Sometimes this is all well and good, but Peter Kreeft highlights that one reason we have this problem is because in this day/ age we are “techies.” He remarks that “technology is a way of making something that’s hard into something that’s simple…but there is no such thing as spiritual technology. Life is not meant to be easy. It’s meant to be hard.” 

There is no such thing as spiritual technology. [Life] is meant to be hard. Good word Peter! It certainly rings true for me and so many people I work with. People who come in facing gut-wrenching challenges, many of them things they didn’t choose. People who might say “I never thought my life would go this way.” Or others, who come in asking the question “why did my life go this way? There is nothing good, fair or just about what I experienced.”

It is tempting to try to rescue people from these hard realities, but it is impossible to do so. There is no one right answer, step or quick solution. There is no quick way to take the challenges of life and make them simple. There is no technology that makes their struggle simpler.

On one hand, this can feel discouraging. Challenges feel daunting. Emotionally we feel stuck, defeated and hopeless and we fear that nothing will ever change. But on the other hand, when life is hard, we can be driven to ask questions and to struggle. We face, in an important way, our own brokenness and the brokenness of others. We see things as they are: not a perfect world, but world greatly in need of help, reformation and transformation.

Through the hardships of life, deeper things get exposed—fears, needs, instincts, wounds, etc. We recognize some ways that we have coped with this broken world that actually do not serve us well long term.
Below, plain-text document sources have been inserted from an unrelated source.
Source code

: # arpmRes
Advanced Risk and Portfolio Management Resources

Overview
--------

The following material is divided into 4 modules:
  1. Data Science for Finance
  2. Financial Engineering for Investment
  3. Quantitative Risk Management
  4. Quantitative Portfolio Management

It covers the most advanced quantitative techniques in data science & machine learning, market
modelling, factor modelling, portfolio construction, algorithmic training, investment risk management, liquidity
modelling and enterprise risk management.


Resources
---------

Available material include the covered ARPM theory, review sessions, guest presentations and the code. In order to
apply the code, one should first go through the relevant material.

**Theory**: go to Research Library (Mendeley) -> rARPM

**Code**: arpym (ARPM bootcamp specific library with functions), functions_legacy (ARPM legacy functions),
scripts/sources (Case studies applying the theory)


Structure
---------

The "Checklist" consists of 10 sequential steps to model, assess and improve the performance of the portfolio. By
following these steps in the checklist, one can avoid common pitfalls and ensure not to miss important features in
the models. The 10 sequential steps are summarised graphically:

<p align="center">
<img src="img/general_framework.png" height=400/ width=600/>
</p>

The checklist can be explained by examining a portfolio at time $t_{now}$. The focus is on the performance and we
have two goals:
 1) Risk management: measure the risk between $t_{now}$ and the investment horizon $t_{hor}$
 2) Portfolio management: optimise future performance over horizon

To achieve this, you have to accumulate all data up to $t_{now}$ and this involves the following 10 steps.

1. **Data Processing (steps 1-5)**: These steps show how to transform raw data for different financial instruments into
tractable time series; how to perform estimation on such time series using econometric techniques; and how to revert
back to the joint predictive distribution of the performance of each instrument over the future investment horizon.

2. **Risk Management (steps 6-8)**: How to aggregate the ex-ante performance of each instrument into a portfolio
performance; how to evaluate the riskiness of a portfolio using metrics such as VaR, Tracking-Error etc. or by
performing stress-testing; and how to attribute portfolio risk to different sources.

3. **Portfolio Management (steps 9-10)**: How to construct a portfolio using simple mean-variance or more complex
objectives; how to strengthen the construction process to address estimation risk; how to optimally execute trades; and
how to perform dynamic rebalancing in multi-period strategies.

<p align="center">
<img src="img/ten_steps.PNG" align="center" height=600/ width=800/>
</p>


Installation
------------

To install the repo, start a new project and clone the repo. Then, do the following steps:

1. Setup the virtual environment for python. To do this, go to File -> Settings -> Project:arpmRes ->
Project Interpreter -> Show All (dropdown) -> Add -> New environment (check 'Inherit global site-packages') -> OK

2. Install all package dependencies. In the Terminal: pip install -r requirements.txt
Most of us have developed some unconscious and conscious ways of reacting to the world and its problems. These are not always harmful, but over time they break down and do not help us in our dealing with problems anymore. In the psychological world we call these “ego defense mechanisms” – fascinating ways we cope with and respond to hardship. You can read more about some of these responses here: https://www.renewalcenter.org/wp-content/uploads/2016/02/defensemechanisms.pdf and consider what mechanisms you have most often used.

Have you operated in denial, and just tried to pretend that life and its problems didn’t exist? Have you minimized so things didn’t look as bad as they were? Have you somaticized issues, and had issues express themselves in physical problem after physical problem? Many of these defense mechanisms can be helpful for a time, and my goal as a therapist is never to force anyone to rip these mechanisms away. But sometimes they cease working, and that point is a great time to do the hard work of going deeper. Here, instead of the quick or subconscious fix, we can go on the journey to find deeper places of truth, love and hope. We can find the “more” of relationship and connection—with God, others, and with ourselves. We can sit with the pain and wrestle with its implications. We can acknowledge what we need. We can face our losses. We can grieve.

This is often where community and therapy come in. We meet with people who are willing to join us on journey in the difficulty of life. We find people who are willing to face our hardships with us and see things we’re not seeing in the midst of it. We find people who are stabilizers to us as we face hard things. We find connection and kindness and empathy so that we might have the courage to live. We work to find a way to walk through the hardship we are in and become more than we were before. We grow in the midst of hardship.

Viktor Frankl, Holocaust Survivor and Austrian Psychologist was no stranger to hardship.  He spent time in four concentration camps before being liberated in 1945 and subsequently shared many thoughts he had about the meaning of life in the presence of suffering and challenge. He had experienced these realities firsthand. But Frankl found meaning in the belief that “When we are no longer able to change a situation, we are challenged to change ourselves.” (Viktor Frankl, Man’s Search for Meaning)

Hardship is inevitable. There is no quick fix to minimize or alleviate it. But when we are stuck in situations we did not choose, we still have freedom—to grow and change ourselves. Friends, let’s commit to that process as we approach our lives, and let’s do it in communion with others who are doing the same!